Western Americana from the William Reese Company

- by Michael Stillman

Western Americana from the William Reese Company

Here is another California photo album, but it recounts the adventures of a lady who lived a very different lifestyle than that of the Rikers. Consisting of three albums, covering 1915-1920 and 1929-1931, it captures trips made by Consuelo Vanderbilt, an heiress of the Vanderbilt fortune. Consuelo lived a life of extraordinary privilege, and yet her youth was so dominated by her mother that it was not always filled with joy. Her mother pushed her into marrying Charles Spencer-Churchill, Duke of Marlborough. It was a loveless marriage for both. Married in 1895, the beautiful Ms.

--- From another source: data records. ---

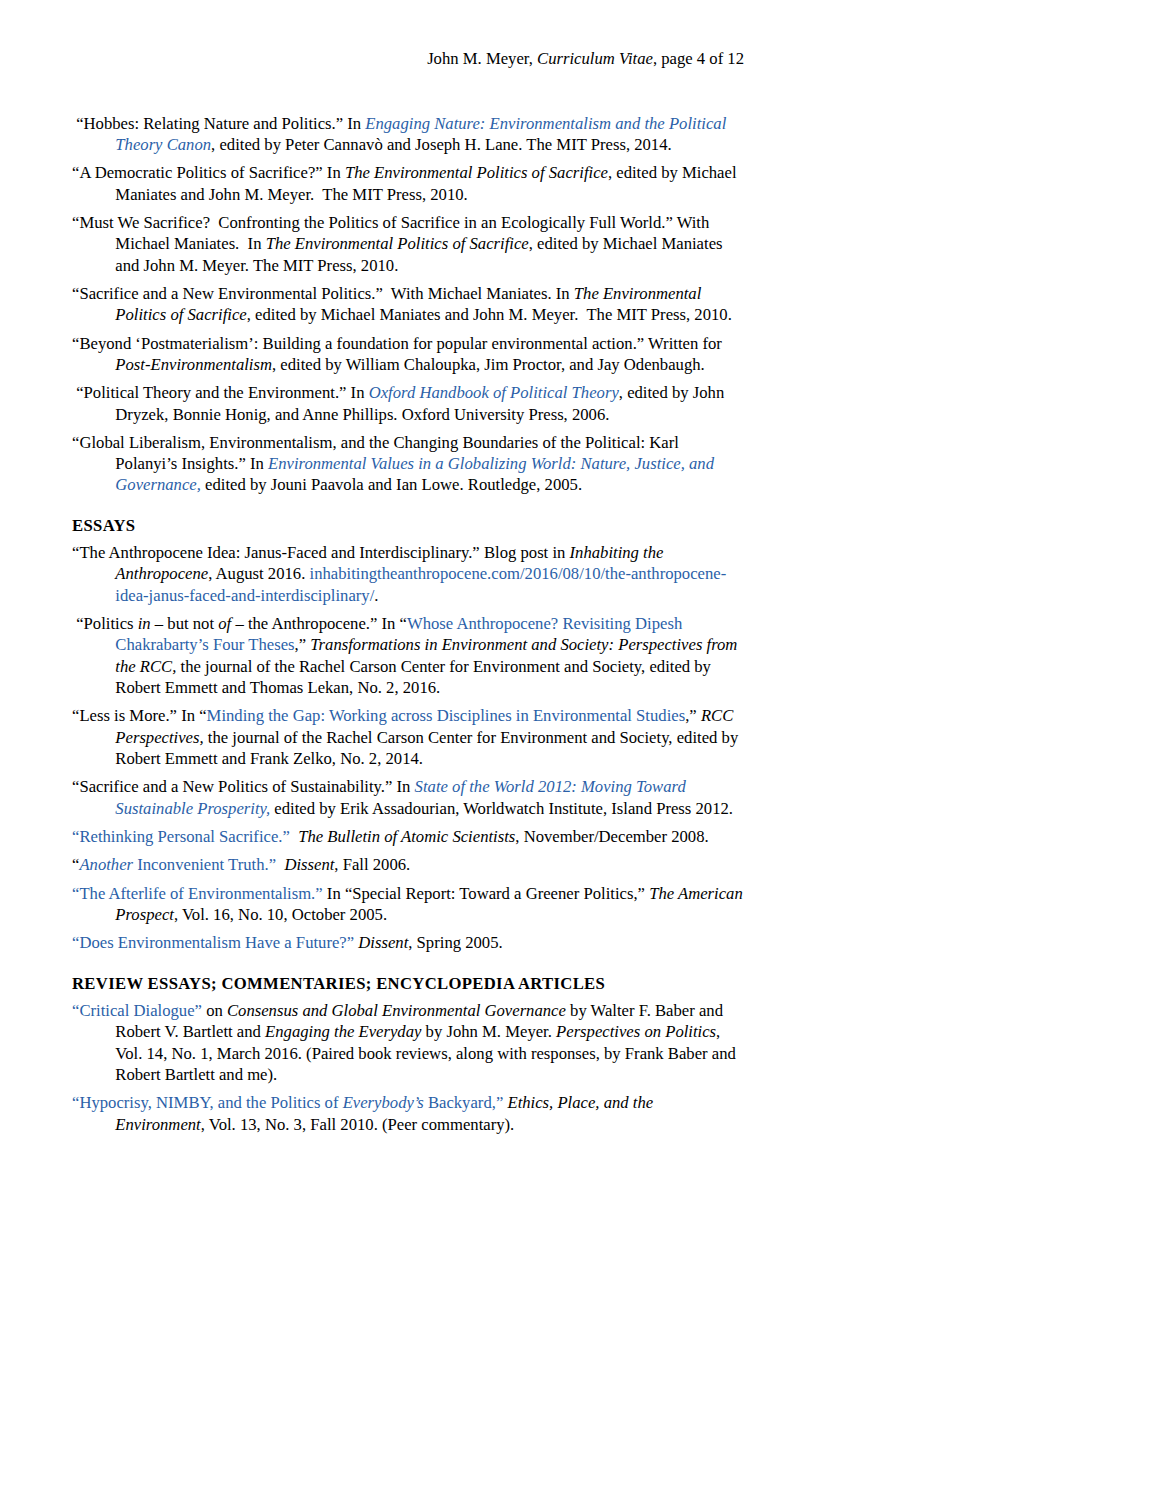John M. Meyer, Curriculum Vitae, page 4 of 12
“Hobbes: Relating Nature and Politics.” In Engaging Nature: Environmentalism and the Political Theory Canon, edited by Peter Cannavò and Joseph H. Lane. The MIT Press, 2014.
“A Democratic Politics of Sacrifice?” In The Environmental Politics of Sacrifice, edited by Michael Maniates and John M. Meyer. The MIT Press, 2010.
“Must We Sacrifice? Confronting the Politics of Sacrifice in an Ecologically Full World.” With Michael Maniates. In The Environmental Politics of Sacrifice, edited by Michael Maniates and John M. Meyer. The MIT Press, 2010.
“Sacrifice and a New Environmental Politics.” With Michael Maniates. In The Environmental Politics of Sacrifice, edited by Michael Maniates and John M. Meyer. The MIT Press, 2010.
“Beyond ‘Postmaterialism’: Building a foundation for popular environmental action.” Written for Post-Environmentalism, edited by William Chaloupka, Jim Proctor, and Jay Odenbaugh.
“Political Theory and the Environment.” In Oxford Handbook of Political Theory, edited by John Dryzek, Bonnie Honig, and Anne Phillips. Oxford University Press, 2006.
“Global Liberalism, Environmentalism, and the Changing Boundaries of the Political: Karl Polanyi’s Insights.” In Environmental Values in a Globalizing World: Nature, Justice, and Governance, edited by Jouni Paavola and Ian Lowe. Routledge, 2005.
Essays
“The Anthropocene Idea: Janus-Faced and Interdisciplinary.” Blog post in Inhabiting the Anthropocene, August 2016. inhabitingtheanthropocene.com/2016/08/10/the-anthropocene-idea-janus-faced-and-interdisciplinary/.
“Politics in – but not of – the Anthropocene.” In “Whose Anthropocene? Revisiting Dipesh Chakrabarty’s Four Theses,” Transformations in Environment and Society: Perspectives from the RCC, the journal of the Rachel Carson Center for Environment and Society, edited by Robert Emmett and Thomas Lekan, No. 2, 2016.
“Less is More.” In “Minding the Gap: Working across Disciplines in Environmental Studies,” RCC Perspectives, the journal of the Rachel Carson Center for Environment and Society, edited by Robert Emmett and Frank Zelko, No. 2, 2014.
“Sacrifice and a New Politics of Sustainability.” In State of the World 2012: Moving Toward Sustainable Prosperity, edited by Erik Assadourian, Worldwatch Institute, Island Press 2012.
“Rethinking Personal Sacrifice.” The Bulletin of Atomic Scientists, November/December 2008.
“Another Inconvenient Truth.” Dissent, Fall 2006.
“The Afterlife of Environmentalism.” In “Special Report: Toward a Greener Politics,” The American Prospect, Vol. 16, No. 10, October 2005.
“Does Environmentalism Have a Future?” Dissent, Spring 2005.
Review Essays; Commentaries; Encyclopedia Articles
“Critical Dialogue” on Consensus and Global Environmental Governance by Walter F. Baber and Robert V. Bartlett and Engaging the Everyday by John M. Meyer. Perspectives on Politics, Vol. 14, No. 1, March 2016. (Paired book reviews, along with responses, by Frank Baber and Robert Bartlett and me).
“Hypocrisy, NIMBY, and the Politics of Everybody’s Backyard,” Ethics, Place, and the Environment, Vol. 13, No. 3, Fall 2010. (Peer commentary).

Vanderbilt separated from her husband in 1906, long before these albums begin. However, she would remarry between albums in 1921, a happier liaison with an aviator and manufacturing heir. She did remain friendly with some members of her first husband's family, including its most famous one, Winston Churchill. The albums cover some of the same coastal cities visited by the Rikers, along with exclusive locales such as Newport. This is not so much a view at how the other half lived, but of how the upper fraction of the one percent lived. Item 35. $2,750.

 

Item 132 is a three-sheet poster for the film The Bull-Dogger. It featured Bill Pickett, a black cowboy noted for his ability to (literally) take down a bull by its horns. It was produced by the Norman Film Mfg. Co., which produced movies featuring black heroes for a black audience, when most depictions of blacks on film were but caricatures devised by whites. Along with Bill Pickett, described as “the World's Colored Champion,” the film features the lovely Anita Bush, and the wide-eyed “Bennie Turpin,” a play on the famed cross-eyed white comedy actor of silent films, Ben Turpin. $6,500.